Data records:
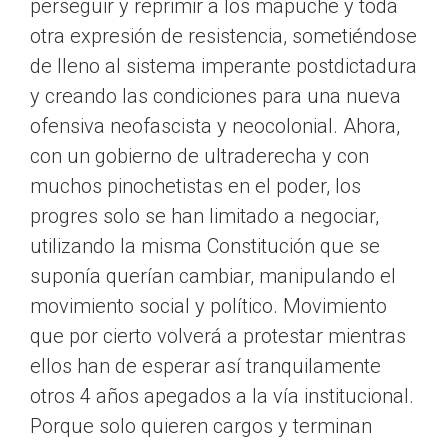
perseguir y reprimir a los mapuche y toda
otra expresión de resistencia, sometiéndose
de lleno al sistema imperante postdictadura
y creando las condiciones para una nueva
ofensiva neofascista y neocolonial. Ahora,
con un gobierno de ultraderecha y con
muchos pinochetistas en el poder, los
progres solo se han limitado a negociar,
utilizando la misma Constitución que se
suponía querían cambiar, manipulando el
movimiento social y político. Movimiento
que por cierto volverá a protestar mientras
ellos han de esperar así tranquilamente
otros 4 años apegados a la vía institucional.
Porque solo quieren cargos y terminan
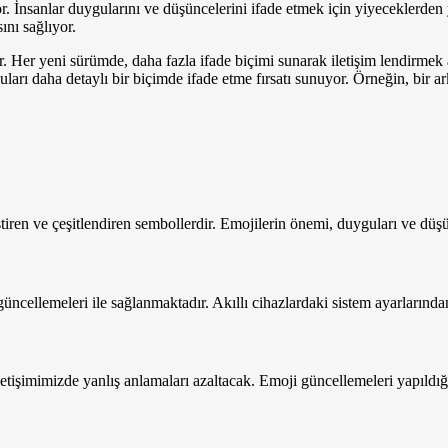
 İnsanlar duygularını ve düşüncelerini ifade etmek için yiyeceklerden yü
ını sağlıyor.
or. Her yeni sürümde, daha fazla ifade biçimi sunarak iletişim lendirmek 
guları daha detaylı bir biçimde ifade etme fırsatı sunuyor. Örneğin, bir 
eliştiren ve çeşitlendiren sembollerdir. Emojilerin önemi, duyguları ve düş
ncellemeleri ile sağlanmaktadır. Akıllı cihazlardaki sistem ayarlarından
letişimimizde yanlış anlamaları azaltacak. Emoji güncellemeleri yapıldı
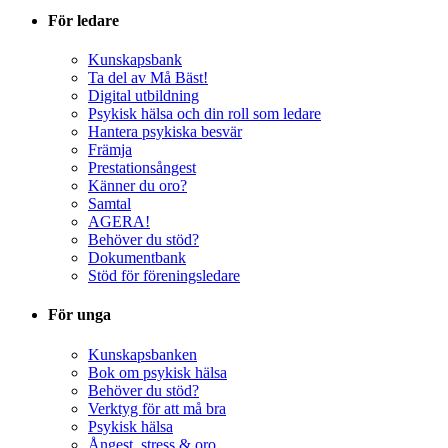
För ledare
Kunskapsbank
Ta del av Må Bäst!
Digital utbildning
Psykisk hälsa och din roll som ledare
Hantera psykiska besvär
Främja
Prestationsångest
Känner du oro?
Samtal
AGERA!
Behöver du stöd?
Dokumentbank
Stöd för föreningsledare
För unga
Kunskapsbanken
Bok om psykisk hälsa
Behöver du stöd?
Verktyg för att må bra
Psykisk hälsa
Ångest, stress & oro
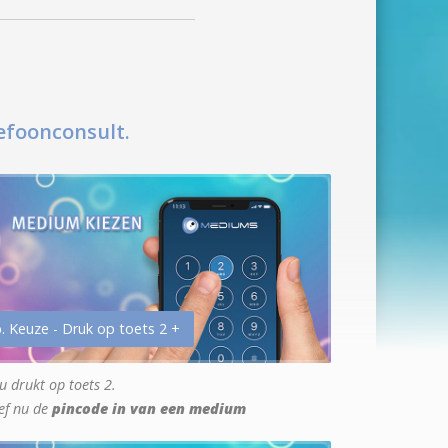
efoonconsult.
. Keuze - Druk op toets 2 +
u drukt op toets 2.
ef nu de
pincode in van een medium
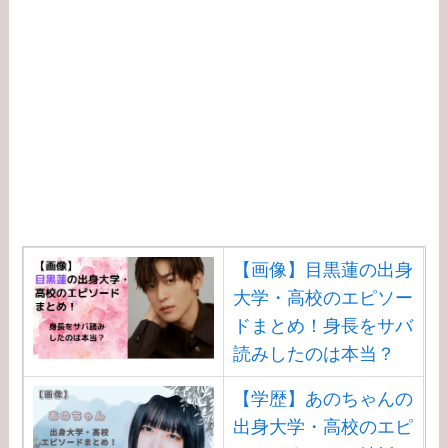
【画像】目黒蓮の出身
大学・高校のエピソー
ドまとめ！身長をサバ
読みしたのは本当？
【学歴】あのちゃんの
出身大学・高校のエピ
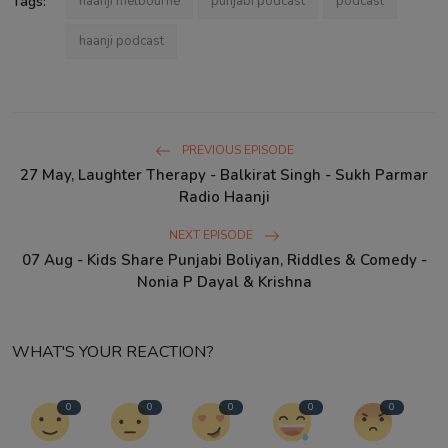
Tags:
haanji melbourne
punjabi podcast
podcast
haanji podcast
PREVIOUS EPISODE
27 May, Laughter Therapy - Balkirat Singh - Sukh Parmar
Radio Haanji
NEXT EPISODE
07 Aug - Kids Share Punjabi Boliyan, Riddles & Comedy -
Nonia P Dayal & Krishna
WHAT'S YOUR REACTION?
0
0
0
0
0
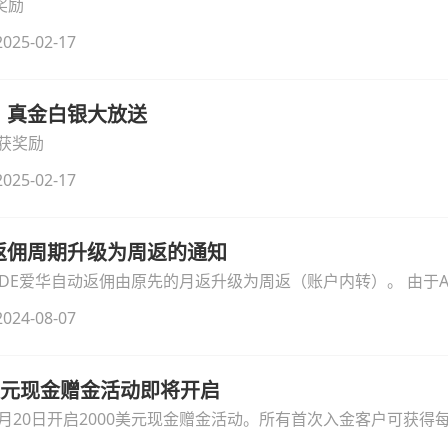
奖励
025-02-17
礼，真金白银大放送
获奖励
025-02-17
华返佣周期升级为周返的通知
ATRADE爱华自动返佣由原先的月返升级为周返（账户内转）。 由于A
后一周的返佣将被安排至月中12-15日支付至交易账户。其余时
024-08-07
户中（通常在周三前就会执行）。升级后的返佣周期可以简单记
00美元现金赠金活动即将开启
23年3月20日开启2000美元现金赠金活动。所有首次入金客户可获
元。所获赠金即可用于交易也可直接提现。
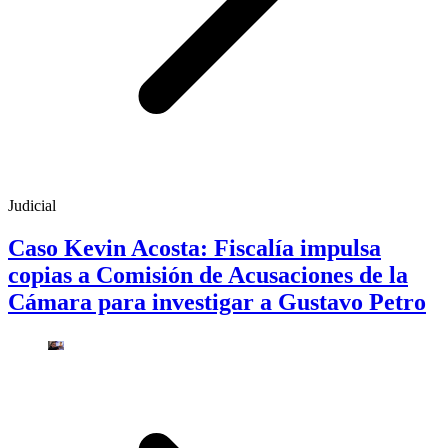
Judicial
Caso Kevin Acosta: Fiscalía impulsa
copias a Comisión de Acusaciones de la
Cámara para investigar a Gustavo Petro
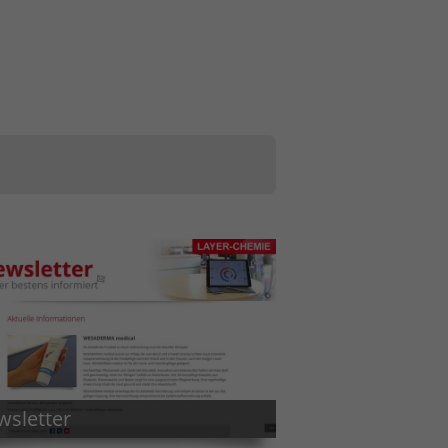
sletter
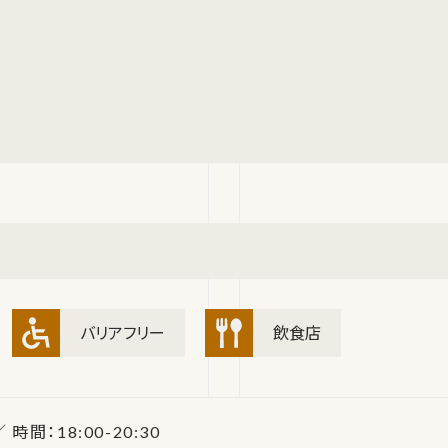
バリアフリー
飲食店
 時間：18:00-20:30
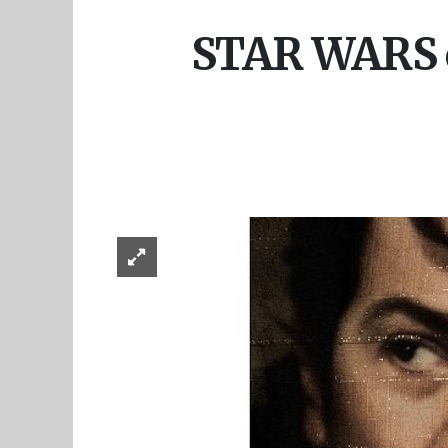
STAR WARS ev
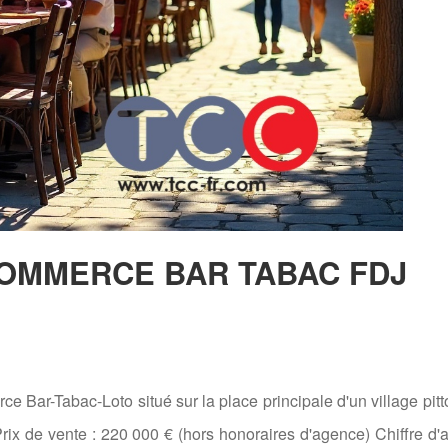
COMMERCE BAR TABAC FDJ
e Bar-Tabac-Loto situé sur la place principale d'un village pit
x de vente : 220 000 € (hors honoraires d'agence) Chiffre d'af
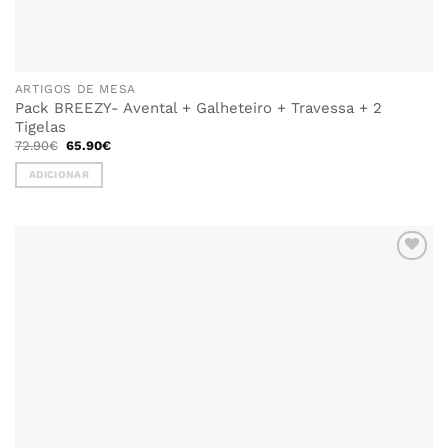
ARTIGOS DE MESA
Pack BREEZY- Avental + Galheteiro + Travessa + 2
Tigelas
O
O
72.90
€
65.90
€
preço
preço
original
atual
ADICIONAR
era:
é:
72.90€.
65.90€.
ADICIONAR
AOS
FAVORITOS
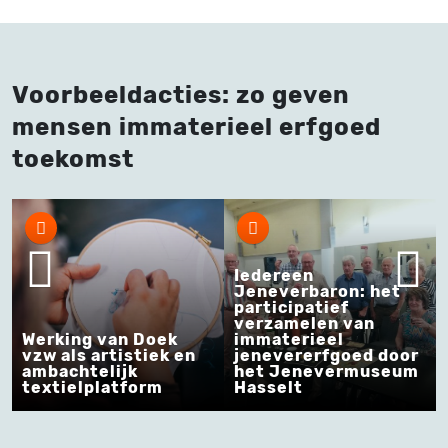
Voorbeeldacties: zo geven
mensen immaterieel erfgoed
toekomst
Iedereen
Jeneverbaron: het
participatief
verzamelen van
Werking van Doek
immaterieel
vzw als artistiek en
jenevererfgoed door
ambachtelijk
het Jenevermuseum
textielplatform
Hasselt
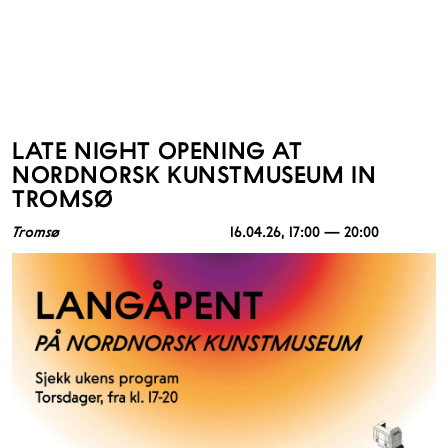
LATE NIGHT OPENING AT
NORDNORSK KUNSTMUSEUM IN
TROMSØ
Tromsø
16.04.26
, 17:00 — 20:00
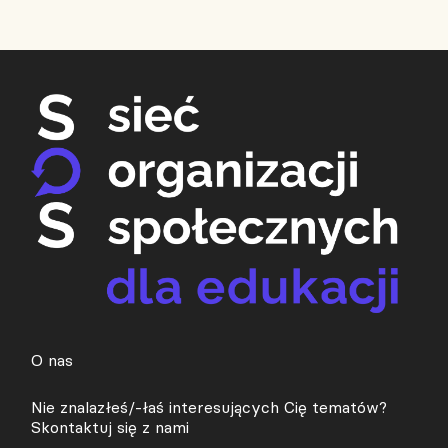
O nas
Nie znalazłeś/-łaś interesujących Cię tematów?
Skontaktuj się z nami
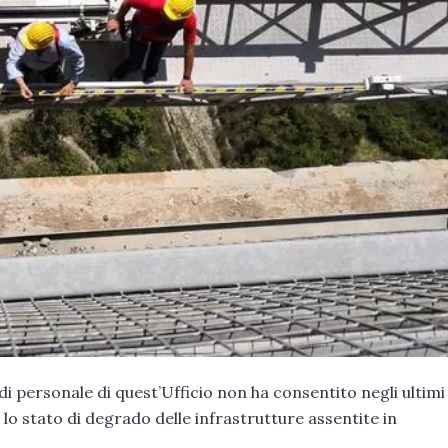
i personale di quest’Ufficio non ha consentito negli ultimi
e lo stato di degrado delle infrastrutture assentite in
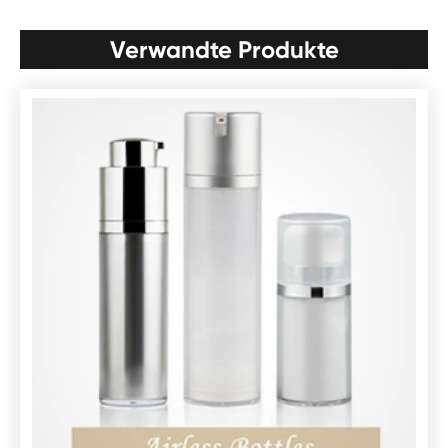
Verwandte Produkte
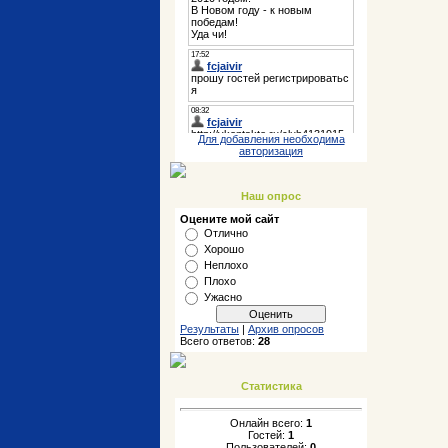
Для добавления необходима
авторизация
Наш опрос
Оцените мой сайт
Отлично
Хорошо
Неплохо
Плохо
Ужасно
Результаты
|
Архив опросов
Всего ответов:
28
Статистика
Онлайн всего:
1
Гостей:
1
Пользователей:
0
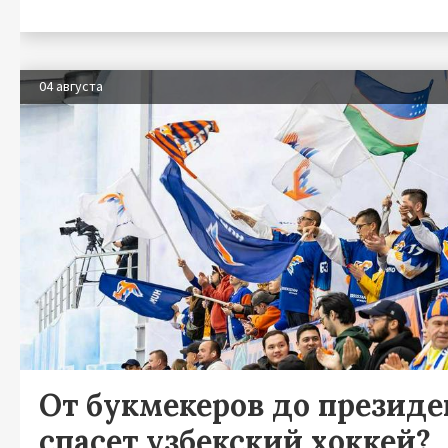
04 августа
От букмекеров до президен
спасет узбекский хоккей?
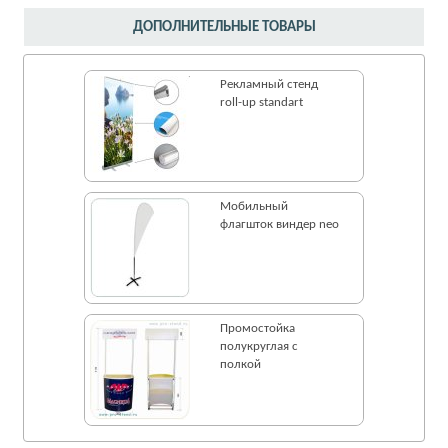
ДОПОЛНИТЕЛЬНЫЕ ТОВАРЫ
Рекламный стенд
roll-up standart
Мобильный
флагшток виндер neo
Промостойка
полукруглая с
полкой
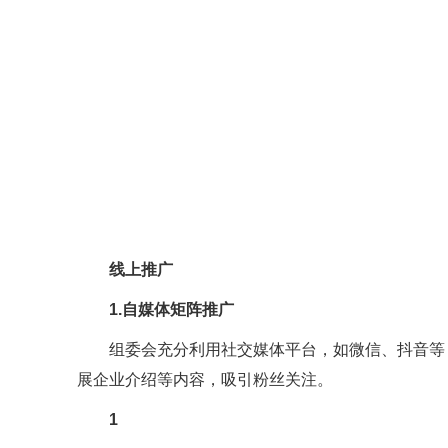
线上推广
1.自媒体矩阵推广
组委会充分利用社交媒体平台，如微信、抖音等
展企业介绍等内容，吸引粉丝关注。
1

Task to carry out: How many lines in the data above contain the word "podcast"? Reply with only that figure.

Written answer: 3